My concern about the Sparrow activities increased as I observed their determination to tyrannize the Titmice.  I researched about various methods of discouraging them from successfully driving off native songbirds, especially during nesting season.  One of the articles discussed affixing monofilament or fishing line around the bird house, because House Sparrows are inexplicably spooked by the fishing line, though it apparently doesn’t stop native birds from building.  I also removed the rain chain, hanging directly in front of the house, so that the Sparrows couldn’t perch on it as they were bullying the titmice.

My focus was to photograph the Titmice, but the House Sparrows would perch on the rain chain and the house perch.

Alas, all measures were too little, too late, and too lame.  I realized last weekend that the Titmice were no longer working at the house.  As well, the Sparrows were scarce–they’d intimidated the titmice successfully and after rendering their competition moot, they moved on.

After a few days of quiet at the bird house, I wanted to see exactly what the Titmice had used to build their nest, so opened up the bird house and discovered that they’d made far more progress than I’d realized.

Pretty, speckled eggs. Each egg was about one-half inch in diameter.

Sniff.  Three lonesome little eggs that will never become charming Titmice chicks. True to the literature on Titmice nesting, the nest was full of animal fur, soft pollen, and bits of cut grass.

Lots of fur in this nest. I recognized the coloring common to Virginia opossums.

I’ve learned some things with this experience.  Next spring, early in the season, I’ll remove the rain chain and will also re-string the fishing line around the nest box.  I’m also planning to saw off the house perch.  It’ll limit the Titmice from landing, but as I observed  the Titmice entering the house, they mostly flew directly to the entrance, without a perch-stop.  However, the House Sparrows perched on the perch, blocking the Titmice from entering the house.

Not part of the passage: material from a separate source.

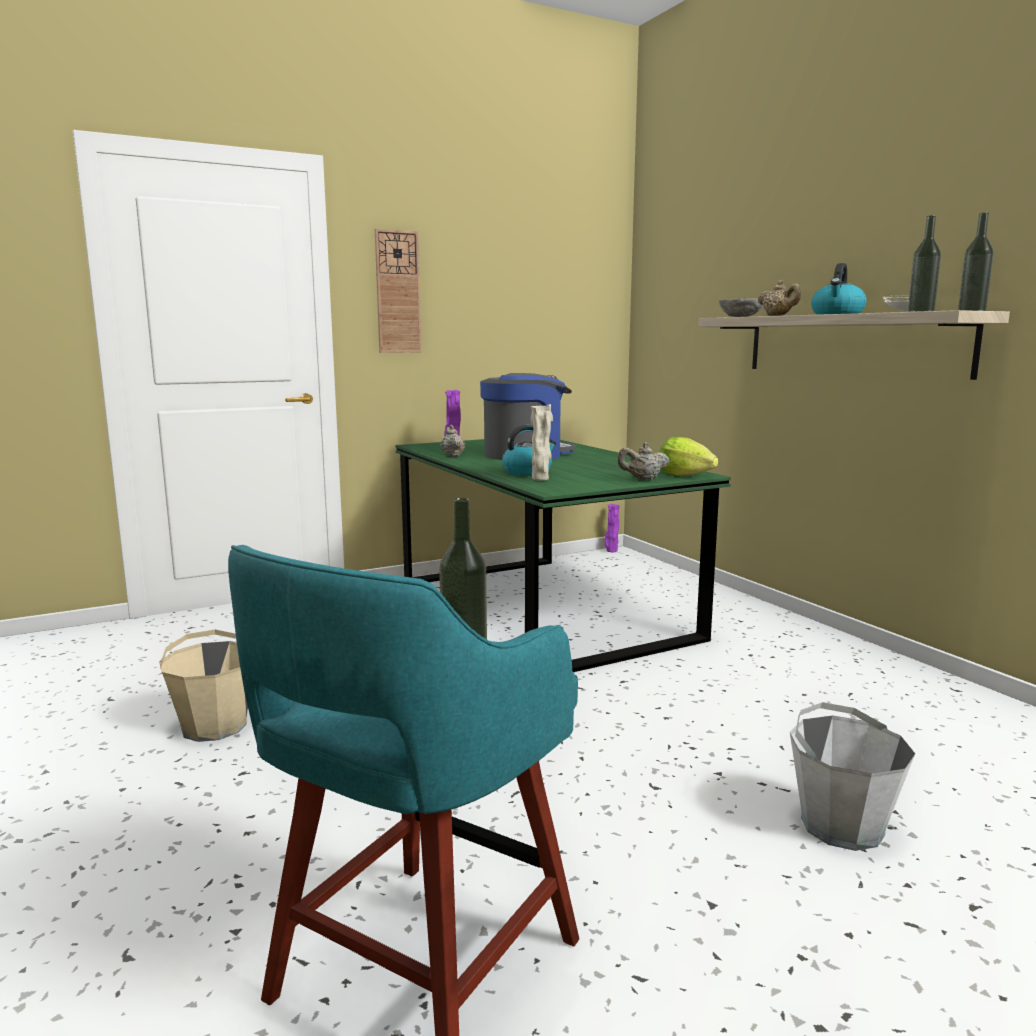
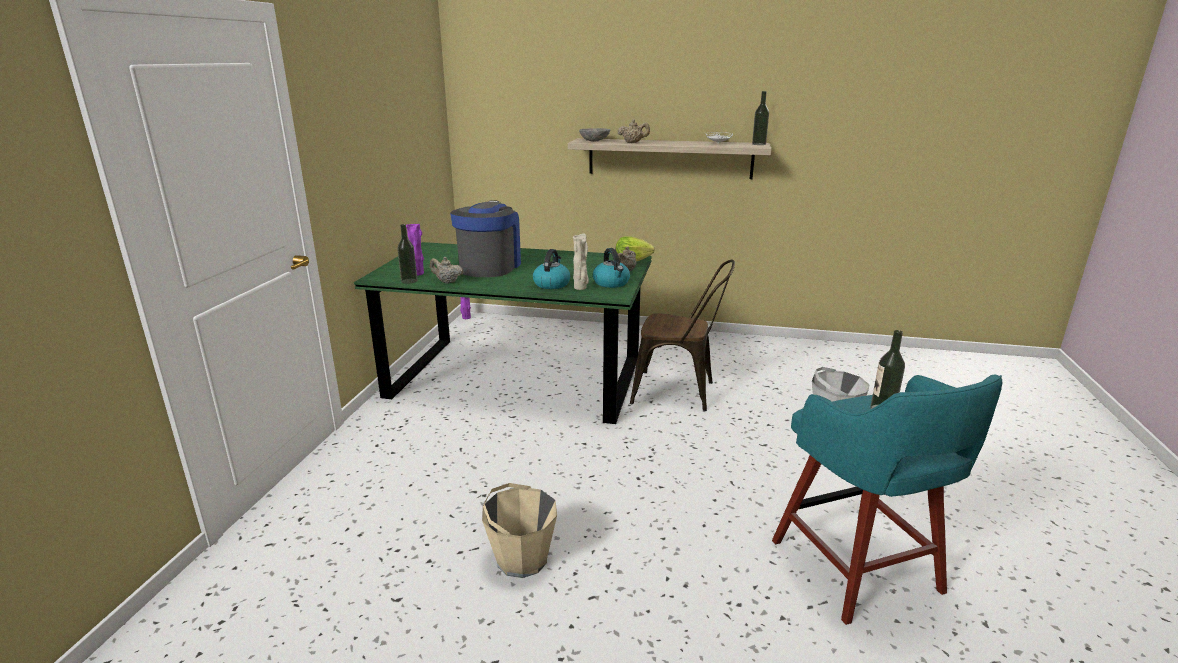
camera: 50 degrees left, 10 degrees up
wall clock [375,228,422,353] -> none
kettle [811,263,867,315] -> kettle moved to [593,248,630,288]
bottle [908,215,941,312] -> bottle moved to [397,224,417,284]
none -> brown chair [630,260,735,411]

I hear Titmice song everyday–though not in my garden–especially in early morning and near sundown,  so I hope they found a safer spot to raise their babies.  There are significantly more House Sparrows than Black-crested Titmice in my neighborhood and I imagine there’s fierce competition for nesting spots.

I’m sure I’ll see Titmice, but I’ll have to wait until next year for any possibility of hosting a family of these darlings.

A companionable House Finch (Haemorhous mexicanus) shares with a Black-crested Titmouse.

Dummy

Late last week, I was excited to see a pair of Black-crested Titmice entering and exiting a bird house, having apparently decided that it was a nice place to raise their little ones.  The charming birds worked diligently for three days, one bringing bits of leaves into the house, while the other perched on nearby branches singing, calling, and standing guard.

All I managed to photograph was the tail-end of the bird as he/she entered the house,

…and its darling face as he/she exited to gather more material.

Titmice gather soft materials like new leaves, feathers, animal fur, moss, and similar items for their nests.

Sunday was windy.  I saw them working that day, but I didn’t watch closely.  By late Monday, having been in and out during the day and not having observed regularly, I realized in late afternoon that there was no activity around the bird house.

It seems they built a dummy.  Birds will build a nest, then abandon for any number of reasons, including that they’re spooked by a predator, or that they built in several spots with the female then choosing one–not all–of those spots for her nesting.  I don’t know why this couple decided against the house, perhaps it swayed too much in the wind or maybe it was just too close to the garage door.  Maybe they thought the rain chain was  a little tacky.  Who knows what titmice think?

Whatever their reason, the house now sits empty. There will be no itty-bitty baby titmice for me to observe this spring.

I’m sorry that the cute bird house won’t house cute birds.  They’re still visiting my garden, though their home-sweet-home is somewhere else.  I wish them well in their family business and hope they bring their youngins to my garden for a drink and a nosh.